Revel in the Beauty of Summer Shrubs

Sure, spring blazes with the colors of forsythias, spireas, azaleas, and other shrubs, and we are so ready for them after the duller colors of winter, but they seem to pass so quickly. Although I certainly have spring-flowering shrubs in my garden, it is the shrubs that bloom in summer, in addition to roses, that I have come to savor even more. They tend to produce flowers over a longer period, allowing me the time to enjoy them in a more leisurely manner.

As you spend time in the garden this summer, relaxing in the shade or grilling, or even looking out the window from your, hopefully, air-conditioned home, think about how your yard can benefit from these easy-to-grow, long-blooming, heat- and humidity-tolerant plants.

Hydrangeas have long been a beautiful staple of the summer garden. Witness the old-fashioned Pee Gee, the blue- or pink-flowered big leaf ones, or the old reliable Annabelle. But the last decade has seen an explosion of possibilities for hydrangeas with a wealth of new introductions.

Instead of just the Pee Gee, we now have a range of panicle hydrangeas (H. panciulata) with blossoms in varying shades of pink, green, and fuchsia as well as white and plants ranging in size from 2.5 to 7 feet tall. In recent plant evaluations at the Chicago Botanic Garden, 'Big Ben' and 'Limelight' took top honors. Newer varieties that were not in the trials but show promise include 'Vanilla Strawberry', 'White Diamonds', 'Pinky Winky', 'Little Lime', and 'Great Star'.

Antique nursery catalogs listed a great many cultivars of rose-of-Sharon (Hibiscus syriacus), but most of these have disappeared from cultivation. Because it tends to produce a great many seedlings, rose-of-Sharon was often considered a garden pest. Newer varieties are sterile and produce flowers over a longer period. Some of the best of the newer varieties include dark pink 'Aphrodite', pure white 'Diana', white with a maroon eye 'Helene'', and lavender-pink 'Minerva'. These tend to grow 8 to 12 feet tall and 6 to 10 feet wide. 'Lil' Kim' grows to about 6 feet tall, with a narrow, columnar growth habit; the flowers are white with a prominent red eye. 'Sugar Tip' has white-edged leaves and double pink flowers; it grows 8 to 12 feet tall and 3 to 4 feet wide.

DATA.

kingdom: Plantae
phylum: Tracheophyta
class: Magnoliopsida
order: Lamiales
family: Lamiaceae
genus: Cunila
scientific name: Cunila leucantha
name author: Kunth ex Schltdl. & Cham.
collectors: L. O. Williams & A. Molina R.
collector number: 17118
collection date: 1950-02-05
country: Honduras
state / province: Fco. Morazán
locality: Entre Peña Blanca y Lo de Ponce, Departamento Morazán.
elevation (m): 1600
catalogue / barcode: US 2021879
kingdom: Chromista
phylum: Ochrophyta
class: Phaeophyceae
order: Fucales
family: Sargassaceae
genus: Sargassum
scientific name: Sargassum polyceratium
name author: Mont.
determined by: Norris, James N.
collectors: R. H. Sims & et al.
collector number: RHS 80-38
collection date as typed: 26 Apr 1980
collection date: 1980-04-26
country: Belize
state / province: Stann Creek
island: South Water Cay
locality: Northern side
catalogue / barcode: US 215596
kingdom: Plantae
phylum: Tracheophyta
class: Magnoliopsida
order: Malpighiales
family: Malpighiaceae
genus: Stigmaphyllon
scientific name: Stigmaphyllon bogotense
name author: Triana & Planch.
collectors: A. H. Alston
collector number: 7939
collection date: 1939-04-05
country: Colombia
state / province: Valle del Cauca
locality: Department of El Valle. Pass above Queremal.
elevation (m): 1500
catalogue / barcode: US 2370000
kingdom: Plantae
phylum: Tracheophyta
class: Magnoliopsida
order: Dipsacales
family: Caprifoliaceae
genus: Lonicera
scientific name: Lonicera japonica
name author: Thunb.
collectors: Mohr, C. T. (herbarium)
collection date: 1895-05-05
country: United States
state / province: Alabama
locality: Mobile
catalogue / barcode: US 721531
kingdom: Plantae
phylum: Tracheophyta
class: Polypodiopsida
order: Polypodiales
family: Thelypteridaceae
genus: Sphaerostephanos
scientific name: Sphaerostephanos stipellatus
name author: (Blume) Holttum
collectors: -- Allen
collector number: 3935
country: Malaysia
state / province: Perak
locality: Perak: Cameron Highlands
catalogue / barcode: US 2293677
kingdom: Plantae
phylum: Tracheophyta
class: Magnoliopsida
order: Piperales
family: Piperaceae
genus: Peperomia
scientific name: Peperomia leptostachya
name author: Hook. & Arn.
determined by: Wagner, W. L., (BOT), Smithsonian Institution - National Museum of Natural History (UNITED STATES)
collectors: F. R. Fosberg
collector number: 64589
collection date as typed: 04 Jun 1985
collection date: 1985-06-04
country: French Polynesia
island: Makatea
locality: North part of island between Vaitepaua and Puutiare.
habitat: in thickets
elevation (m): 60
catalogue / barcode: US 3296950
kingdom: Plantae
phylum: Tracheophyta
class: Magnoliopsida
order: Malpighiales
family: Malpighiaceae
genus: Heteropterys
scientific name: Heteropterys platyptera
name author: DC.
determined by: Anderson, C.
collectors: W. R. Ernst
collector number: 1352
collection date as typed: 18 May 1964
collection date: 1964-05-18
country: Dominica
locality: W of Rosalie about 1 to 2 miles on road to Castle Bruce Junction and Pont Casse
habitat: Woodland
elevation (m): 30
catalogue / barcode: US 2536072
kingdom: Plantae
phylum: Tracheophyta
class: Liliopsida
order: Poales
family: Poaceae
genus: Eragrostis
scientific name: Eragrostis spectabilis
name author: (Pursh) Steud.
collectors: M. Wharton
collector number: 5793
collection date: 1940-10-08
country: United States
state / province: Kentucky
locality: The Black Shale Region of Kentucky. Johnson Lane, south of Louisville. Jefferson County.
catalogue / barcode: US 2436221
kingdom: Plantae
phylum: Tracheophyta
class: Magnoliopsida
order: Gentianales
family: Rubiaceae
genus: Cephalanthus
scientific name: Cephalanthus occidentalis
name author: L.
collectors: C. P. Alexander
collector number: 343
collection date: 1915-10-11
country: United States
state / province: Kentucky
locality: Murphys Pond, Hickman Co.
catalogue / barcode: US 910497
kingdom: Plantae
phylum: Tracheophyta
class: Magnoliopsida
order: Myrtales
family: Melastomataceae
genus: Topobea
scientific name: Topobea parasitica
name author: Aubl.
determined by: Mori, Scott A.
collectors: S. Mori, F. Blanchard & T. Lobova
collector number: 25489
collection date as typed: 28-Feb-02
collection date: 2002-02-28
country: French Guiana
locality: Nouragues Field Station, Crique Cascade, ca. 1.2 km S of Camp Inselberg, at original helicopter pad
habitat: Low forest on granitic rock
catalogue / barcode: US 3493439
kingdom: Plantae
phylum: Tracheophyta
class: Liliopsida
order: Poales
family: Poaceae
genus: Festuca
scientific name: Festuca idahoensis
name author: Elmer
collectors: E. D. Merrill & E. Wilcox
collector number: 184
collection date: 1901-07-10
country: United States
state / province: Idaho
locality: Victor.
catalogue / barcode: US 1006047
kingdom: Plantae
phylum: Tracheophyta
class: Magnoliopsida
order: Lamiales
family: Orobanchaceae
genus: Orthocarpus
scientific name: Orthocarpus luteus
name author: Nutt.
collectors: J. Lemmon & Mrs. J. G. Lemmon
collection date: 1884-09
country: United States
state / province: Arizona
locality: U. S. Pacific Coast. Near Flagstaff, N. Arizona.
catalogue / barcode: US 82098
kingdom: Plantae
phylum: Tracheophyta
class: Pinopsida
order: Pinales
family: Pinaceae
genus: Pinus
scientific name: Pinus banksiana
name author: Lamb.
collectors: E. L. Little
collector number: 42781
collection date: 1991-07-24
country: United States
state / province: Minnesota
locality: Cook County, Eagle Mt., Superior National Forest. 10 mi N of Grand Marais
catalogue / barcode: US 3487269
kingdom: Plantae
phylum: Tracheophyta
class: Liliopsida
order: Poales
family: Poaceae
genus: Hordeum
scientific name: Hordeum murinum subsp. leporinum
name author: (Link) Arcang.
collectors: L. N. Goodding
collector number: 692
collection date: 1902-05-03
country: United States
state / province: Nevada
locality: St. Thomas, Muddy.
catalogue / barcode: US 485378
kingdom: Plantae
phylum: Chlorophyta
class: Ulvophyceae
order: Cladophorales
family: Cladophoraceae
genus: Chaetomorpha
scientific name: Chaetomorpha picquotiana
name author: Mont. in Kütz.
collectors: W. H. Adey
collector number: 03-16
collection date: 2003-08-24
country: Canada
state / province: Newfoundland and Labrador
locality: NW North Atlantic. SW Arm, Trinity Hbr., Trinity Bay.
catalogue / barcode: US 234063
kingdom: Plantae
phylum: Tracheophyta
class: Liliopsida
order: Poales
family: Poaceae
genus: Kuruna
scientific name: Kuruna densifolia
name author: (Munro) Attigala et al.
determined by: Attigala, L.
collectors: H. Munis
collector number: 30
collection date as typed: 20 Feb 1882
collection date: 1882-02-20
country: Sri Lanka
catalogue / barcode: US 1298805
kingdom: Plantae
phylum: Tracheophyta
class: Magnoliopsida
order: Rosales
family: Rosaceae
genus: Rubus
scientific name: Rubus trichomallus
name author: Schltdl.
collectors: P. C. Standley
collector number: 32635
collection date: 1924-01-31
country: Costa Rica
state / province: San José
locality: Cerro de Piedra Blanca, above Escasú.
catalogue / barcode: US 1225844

STATED PROBLEM.
Set down the passage on summer shrubs word for word, from "Sure, spring blazes" to "and humidity-tolerant plants.". Rely only on the text for what follows.

WRITTEN ANSWER.
Sure, spring blazes with the colors of forsythias, spireas, azaleas, and other shrubs, and we are so ready for them after the duller colors of winter, but they seem to pass so quickly. Although I certainly have spring-flowering shrubs in my garden, it is the shrubs that bloom in summer, in addition to roses, that I have come to savor even more. They tend to produce flowers over a longer period, allowing me the time to enjoy them in a more leisurely manner.

As you spend time in the garden this summer, relaxing in the shade or grilling, or even looking out the window from your, hopefully, air-conditioned home, think about how your yard can benefit from these easy-to-grow, long-blooming, heat- and humidity-tolerant plants.